The month of September brings the season of new shows on the local television stations. One of the new dramas is “Code Black”. The premise of the show is to follow trauma and drama in an emergency room in Los Angeles that routinely becomes so busy overwhelming the ER’s capacity to treat patients, reaching a level of activity called “Code Black”. Kathi had always been an “ER” fan during the very successful run of 15 seasons ending in 2009. The promotional adds for “Code Black” looked like it was “ER” on steroids. So as the day for the airing of the first episode came Kathi and I decided we would be part of the original audience.

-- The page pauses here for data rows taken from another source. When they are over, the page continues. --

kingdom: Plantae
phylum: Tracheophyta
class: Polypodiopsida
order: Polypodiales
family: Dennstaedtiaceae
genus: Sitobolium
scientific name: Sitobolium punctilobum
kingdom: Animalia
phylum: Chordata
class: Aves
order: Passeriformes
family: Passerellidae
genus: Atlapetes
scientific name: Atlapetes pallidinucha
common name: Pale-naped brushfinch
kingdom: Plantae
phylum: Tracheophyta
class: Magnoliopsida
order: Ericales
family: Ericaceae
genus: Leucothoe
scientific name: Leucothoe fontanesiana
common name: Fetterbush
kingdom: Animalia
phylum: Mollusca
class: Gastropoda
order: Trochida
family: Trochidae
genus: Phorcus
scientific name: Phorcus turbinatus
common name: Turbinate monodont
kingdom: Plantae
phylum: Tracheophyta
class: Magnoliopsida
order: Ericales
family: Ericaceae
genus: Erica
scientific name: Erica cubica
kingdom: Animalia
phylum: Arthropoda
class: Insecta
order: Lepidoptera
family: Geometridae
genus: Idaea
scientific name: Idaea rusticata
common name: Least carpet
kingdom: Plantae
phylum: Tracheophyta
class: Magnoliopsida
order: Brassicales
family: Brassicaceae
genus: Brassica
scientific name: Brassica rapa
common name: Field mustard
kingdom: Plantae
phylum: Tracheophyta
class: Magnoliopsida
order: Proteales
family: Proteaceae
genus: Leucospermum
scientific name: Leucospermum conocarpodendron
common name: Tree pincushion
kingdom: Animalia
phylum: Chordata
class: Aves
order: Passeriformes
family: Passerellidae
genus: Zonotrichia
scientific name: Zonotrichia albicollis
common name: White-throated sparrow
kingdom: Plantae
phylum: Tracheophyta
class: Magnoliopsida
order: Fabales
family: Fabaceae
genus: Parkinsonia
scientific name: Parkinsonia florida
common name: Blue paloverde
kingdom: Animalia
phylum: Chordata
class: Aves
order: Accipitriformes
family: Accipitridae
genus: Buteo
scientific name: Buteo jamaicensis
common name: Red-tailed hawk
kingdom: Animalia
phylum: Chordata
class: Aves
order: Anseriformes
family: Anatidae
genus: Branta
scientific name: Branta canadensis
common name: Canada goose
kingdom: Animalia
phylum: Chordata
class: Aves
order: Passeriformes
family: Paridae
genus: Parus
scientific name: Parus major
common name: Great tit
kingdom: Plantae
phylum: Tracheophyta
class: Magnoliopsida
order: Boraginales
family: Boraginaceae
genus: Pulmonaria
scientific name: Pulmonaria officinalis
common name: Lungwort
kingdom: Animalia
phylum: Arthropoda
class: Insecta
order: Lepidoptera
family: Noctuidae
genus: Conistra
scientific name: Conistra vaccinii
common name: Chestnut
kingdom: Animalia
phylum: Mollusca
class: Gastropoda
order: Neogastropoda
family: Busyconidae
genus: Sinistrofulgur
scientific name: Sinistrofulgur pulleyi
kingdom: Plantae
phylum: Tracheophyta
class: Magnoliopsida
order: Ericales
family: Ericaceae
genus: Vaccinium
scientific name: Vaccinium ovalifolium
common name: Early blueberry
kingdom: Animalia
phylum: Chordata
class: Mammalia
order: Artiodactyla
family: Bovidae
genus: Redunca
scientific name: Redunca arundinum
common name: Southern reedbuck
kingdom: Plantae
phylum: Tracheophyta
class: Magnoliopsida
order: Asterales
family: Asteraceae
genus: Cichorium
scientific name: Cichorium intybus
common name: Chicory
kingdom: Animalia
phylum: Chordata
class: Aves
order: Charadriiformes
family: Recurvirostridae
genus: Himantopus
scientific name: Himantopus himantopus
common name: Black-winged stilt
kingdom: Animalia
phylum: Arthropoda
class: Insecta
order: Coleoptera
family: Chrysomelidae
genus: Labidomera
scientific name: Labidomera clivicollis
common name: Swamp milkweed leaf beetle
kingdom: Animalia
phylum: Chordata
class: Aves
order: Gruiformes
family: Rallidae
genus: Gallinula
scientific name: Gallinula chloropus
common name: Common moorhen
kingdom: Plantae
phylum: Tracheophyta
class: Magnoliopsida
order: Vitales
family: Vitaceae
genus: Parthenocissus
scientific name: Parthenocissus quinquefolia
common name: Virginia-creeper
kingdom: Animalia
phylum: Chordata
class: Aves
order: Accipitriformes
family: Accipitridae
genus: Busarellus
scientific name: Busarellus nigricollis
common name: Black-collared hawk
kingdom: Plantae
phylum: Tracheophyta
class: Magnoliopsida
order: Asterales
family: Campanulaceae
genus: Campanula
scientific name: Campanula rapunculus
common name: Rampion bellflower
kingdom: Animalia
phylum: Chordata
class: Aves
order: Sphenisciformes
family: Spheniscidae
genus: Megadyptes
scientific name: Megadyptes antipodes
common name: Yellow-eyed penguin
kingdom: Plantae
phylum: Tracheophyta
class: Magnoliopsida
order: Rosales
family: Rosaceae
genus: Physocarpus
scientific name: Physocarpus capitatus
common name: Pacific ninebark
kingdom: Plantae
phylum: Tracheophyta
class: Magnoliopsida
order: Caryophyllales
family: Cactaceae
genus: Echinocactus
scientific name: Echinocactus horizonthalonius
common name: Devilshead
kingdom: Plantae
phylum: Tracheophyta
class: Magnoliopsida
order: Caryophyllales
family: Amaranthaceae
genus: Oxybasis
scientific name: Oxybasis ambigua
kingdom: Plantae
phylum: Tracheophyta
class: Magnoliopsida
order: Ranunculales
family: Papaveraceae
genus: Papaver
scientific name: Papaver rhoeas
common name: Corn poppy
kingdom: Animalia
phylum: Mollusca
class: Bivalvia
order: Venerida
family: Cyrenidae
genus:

The previews of “Code Black” prepared me to offer aid to my ER- junkie wife . Over the years I have learned to anticipate a problem Kathi would probably have watching this show, she would forget to blink. Kathi gets so wrapped up in exciting shows, she frequently holds her eyes open for extended lengths of time and later suffers from dry eyes. This represents an intensity I have not encountered in others. I gathered up a bottle of eye drops and placed it next to Kathi’s TV-watching chair.
The show certainly furnished a great deal of action. We were hardly introduced to characters before the ER was overwhelmed reaching Code Black status. There was hardly time for the staff to reflect on their successes and failures. I never thought I’d say it, but the commercials were somewhat welcomed as a break for needed functions (of course I mean applying eye drops.) There is certainly an attraction for many of us for this excitement created by crisis even if the scenarios are imaginary.
If Yogi Berra were a veterinarian he would probably say veterinary medicine is 10% science, 85% cleaning up, and 50% pure terror. The terror is most frequently encountered in the midst of facing emergency situations. And yet those emergencies have been the part of the practice of veterinary medicine that Kathi and I enjoy, almost crave. These calls give us the opportunity to make a difference for animals and owners. Making a difference doesn’t always mean all results are positive, but may mean delivering peace of mind about difficult decisions. Making differences brings passion to the job for Kathi and me. And passion is what keeps us getting in the truck day after day.
Each animal, every client, all appointments are very important to Kathi and I. All are part of the mosaic that makes up veterinary practice for us. Our lives are the summation of all the parts. I’m glad our vocations bring us passion.